### PASSAGE
# [FSW] Eligibility question



## stalker (Apr 20, 2013)

Hello Everyone, 

I'm a Software Developer having 4 years and 9 months of experience in the same domain. I'm located in India. I've a master degree. After calculating the points through the eligibility wizard. I found out that I've to score more in IELTS but couldn't figure out what exact score is required. I calculated points as follows. I am going to appear for IELTS next month. Can anyone tell me what exact score is require in IELTS to be eligible?

1. Education - 25
2. Experience (More than 4 years) - 21
3. Age (27) - 10
4. IELTS - ?

Thanks,
Stalker.


----------



## sajid021 (Nov 15, 2012)

stalker said:


> Hello Everyone,
> 
> I'm a Software Developer having 4 years and 9 months of experience in the same domain. I'm located in India. I've a master degree. After calculating the points through the eligibility wizard. I found out that I've to score more in IELTS but couldn't figure out what exact score is required. I calculated points as follows. I am going to appear for IELTS next month. Can anyone tell me what exact score is require in IELTS to be eligible?
> 
> ...


Hi, 
pls follow below link

Guide 7000 - Application for Permanent Residence: Federal Skilled Worker Class

I am unable to understand this chart, However, if u got some clue let me know. I have scored 6.5 each and dont know how much point will I be getting. If someone have some clue do share with us..

### PROVIDED MATERIAL
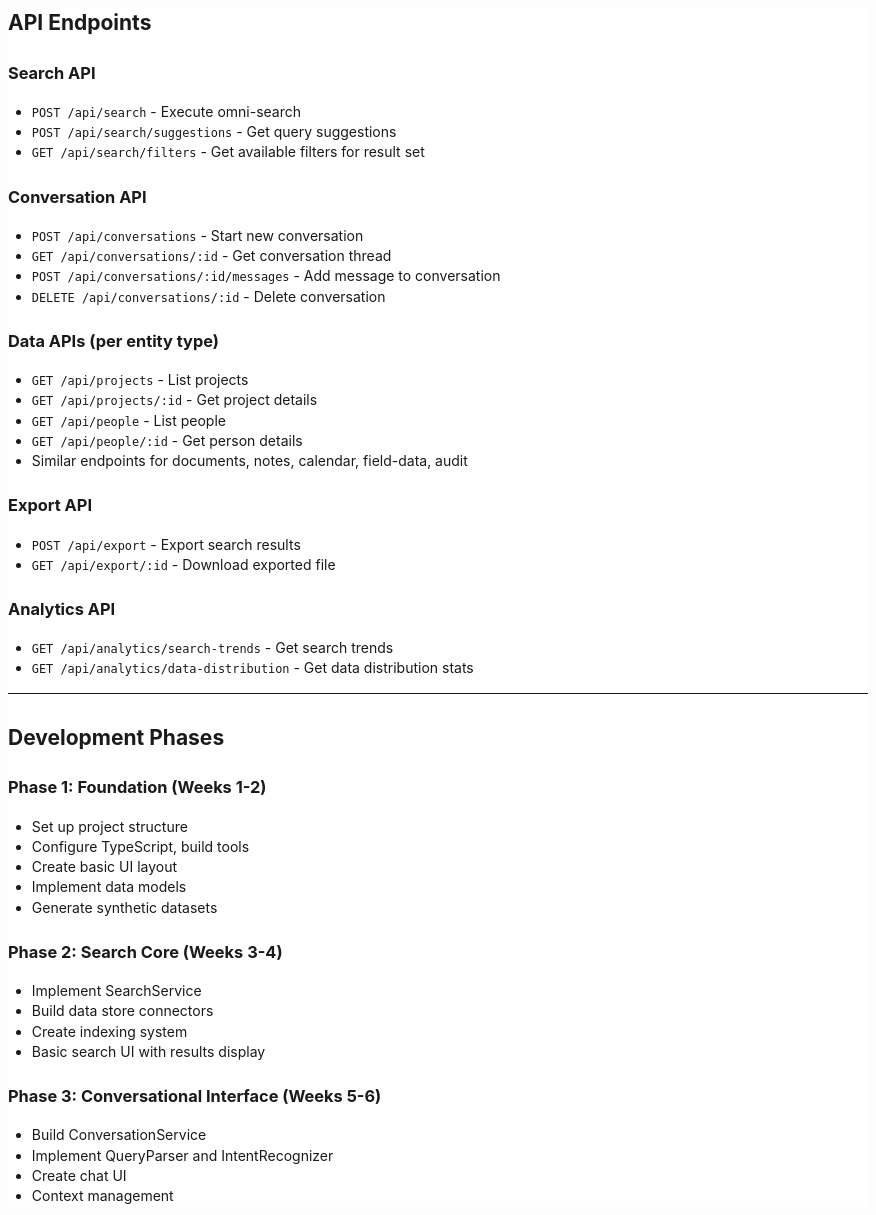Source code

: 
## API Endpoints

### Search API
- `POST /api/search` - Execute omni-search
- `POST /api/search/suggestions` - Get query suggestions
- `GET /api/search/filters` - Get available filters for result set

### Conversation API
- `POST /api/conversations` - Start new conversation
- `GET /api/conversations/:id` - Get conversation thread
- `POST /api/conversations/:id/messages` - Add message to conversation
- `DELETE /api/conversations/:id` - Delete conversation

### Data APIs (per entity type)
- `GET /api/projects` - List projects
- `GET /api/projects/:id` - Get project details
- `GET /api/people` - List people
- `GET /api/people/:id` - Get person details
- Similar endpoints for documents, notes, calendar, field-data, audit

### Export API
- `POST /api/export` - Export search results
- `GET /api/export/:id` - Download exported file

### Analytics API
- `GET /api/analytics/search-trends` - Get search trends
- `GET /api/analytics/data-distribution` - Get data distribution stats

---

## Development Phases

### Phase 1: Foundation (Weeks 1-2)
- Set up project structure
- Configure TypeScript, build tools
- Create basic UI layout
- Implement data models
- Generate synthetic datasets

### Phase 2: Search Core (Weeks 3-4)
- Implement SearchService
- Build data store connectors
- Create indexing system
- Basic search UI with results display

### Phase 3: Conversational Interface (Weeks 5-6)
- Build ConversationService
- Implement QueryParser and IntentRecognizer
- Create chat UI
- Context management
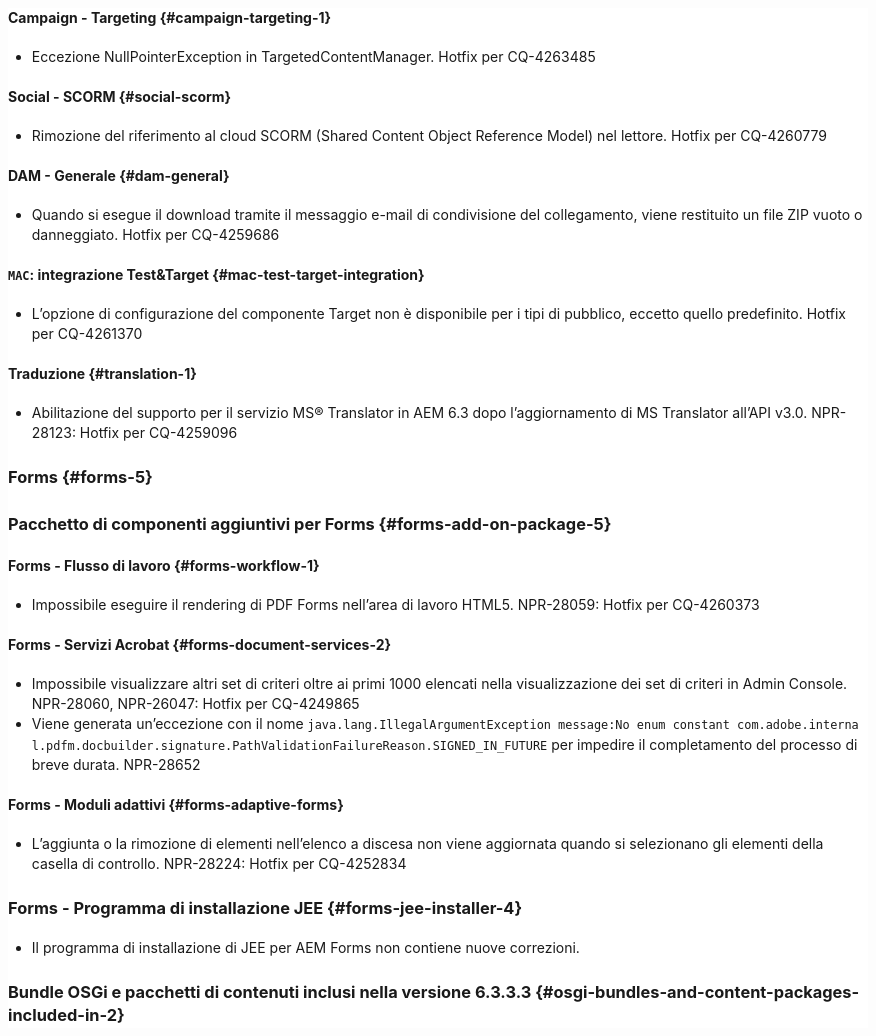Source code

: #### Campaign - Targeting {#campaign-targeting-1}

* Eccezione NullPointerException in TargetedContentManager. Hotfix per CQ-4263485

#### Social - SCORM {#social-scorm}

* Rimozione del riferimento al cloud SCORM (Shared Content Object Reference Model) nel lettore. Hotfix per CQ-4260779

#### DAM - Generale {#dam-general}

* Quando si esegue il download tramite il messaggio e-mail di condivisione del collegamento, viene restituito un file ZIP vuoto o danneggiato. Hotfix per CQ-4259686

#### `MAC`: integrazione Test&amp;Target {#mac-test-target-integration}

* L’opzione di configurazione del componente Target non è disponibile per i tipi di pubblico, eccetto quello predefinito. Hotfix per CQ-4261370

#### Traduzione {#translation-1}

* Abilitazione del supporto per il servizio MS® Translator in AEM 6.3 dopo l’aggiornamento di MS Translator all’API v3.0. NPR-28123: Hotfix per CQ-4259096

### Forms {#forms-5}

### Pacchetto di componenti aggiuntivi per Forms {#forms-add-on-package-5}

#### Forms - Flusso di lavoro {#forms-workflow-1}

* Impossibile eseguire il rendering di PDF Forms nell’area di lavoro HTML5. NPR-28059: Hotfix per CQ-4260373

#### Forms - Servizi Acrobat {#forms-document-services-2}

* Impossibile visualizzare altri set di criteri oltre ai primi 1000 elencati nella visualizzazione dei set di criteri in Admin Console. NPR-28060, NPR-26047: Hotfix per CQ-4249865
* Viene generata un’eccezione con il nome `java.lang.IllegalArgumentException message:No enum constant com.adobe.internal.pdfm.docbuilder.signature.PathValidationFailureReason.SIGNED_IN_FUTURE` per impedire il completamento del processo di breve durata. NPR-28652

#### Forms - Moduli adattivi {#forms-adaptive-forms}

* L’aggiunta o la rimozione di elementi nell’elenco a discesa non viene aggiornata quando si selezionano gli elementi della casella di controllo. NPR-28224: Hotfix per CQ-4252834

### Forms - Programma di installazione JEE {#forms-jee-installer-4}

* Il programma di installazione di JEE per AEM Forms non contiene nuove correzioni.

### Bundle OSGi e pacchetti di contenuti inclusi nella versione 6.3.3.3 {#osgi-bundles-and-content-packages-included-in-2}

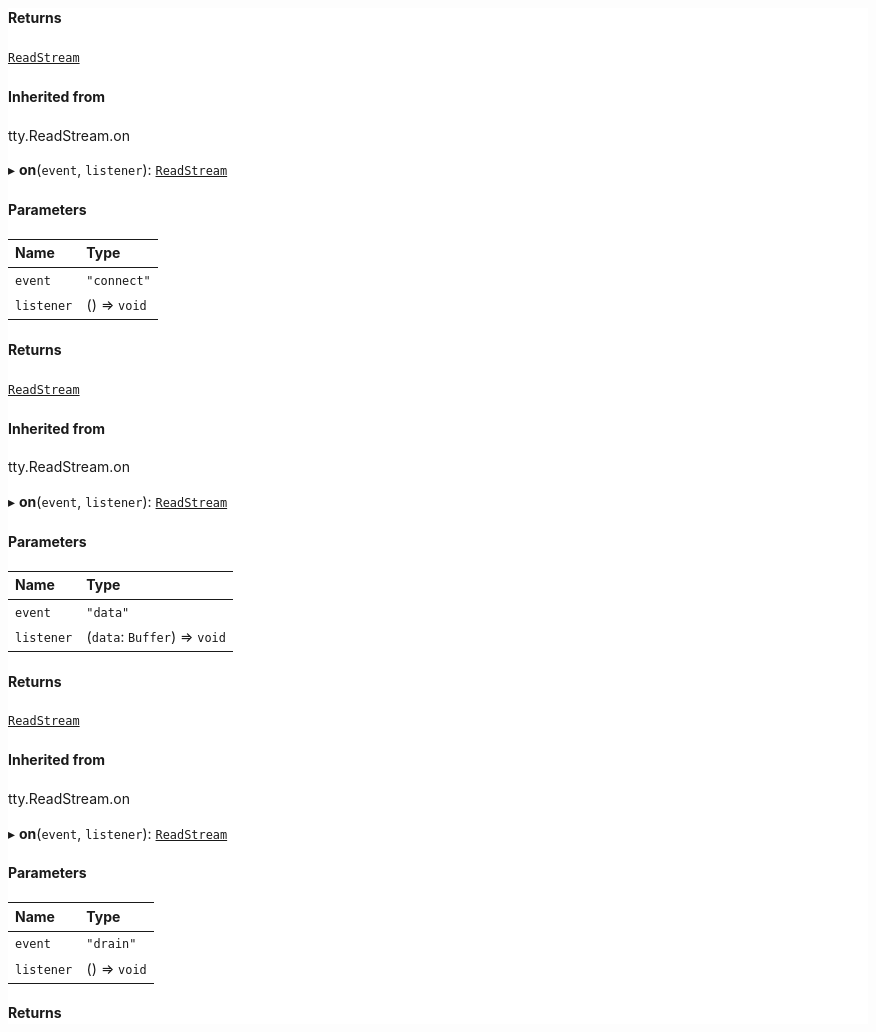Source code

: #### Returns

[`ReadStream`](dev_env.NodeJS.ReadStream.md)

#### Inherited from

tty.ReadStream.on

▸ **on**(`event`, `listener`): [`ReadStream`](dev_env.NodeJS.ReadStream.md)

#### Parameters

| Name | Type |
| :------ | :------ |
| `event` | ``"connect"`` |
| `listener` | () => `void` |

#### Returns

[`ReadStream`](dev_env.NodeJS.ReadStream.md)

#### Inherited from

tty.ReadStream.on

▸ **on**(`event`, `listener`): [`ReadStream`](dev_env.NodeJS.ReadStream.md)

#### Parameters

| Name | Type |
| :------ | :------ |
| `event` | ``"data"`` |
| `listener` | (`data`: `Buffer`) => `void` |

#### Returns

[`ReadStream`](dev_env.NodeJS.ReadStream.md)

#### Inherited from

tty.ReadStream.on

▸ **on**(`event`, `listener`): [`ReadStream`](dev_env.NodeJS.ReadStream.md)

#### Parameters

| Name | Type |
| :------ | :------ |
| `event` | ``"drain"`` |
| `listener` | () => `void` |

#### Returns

### WHAT IS REQUIRED
List the categories in the points calculation posted at the start of the thread. Nothing here depends on the rows.

### SOLUTION TO THIS PROBLEM
Education, Experience (More than 4 years), Age (27), IELTS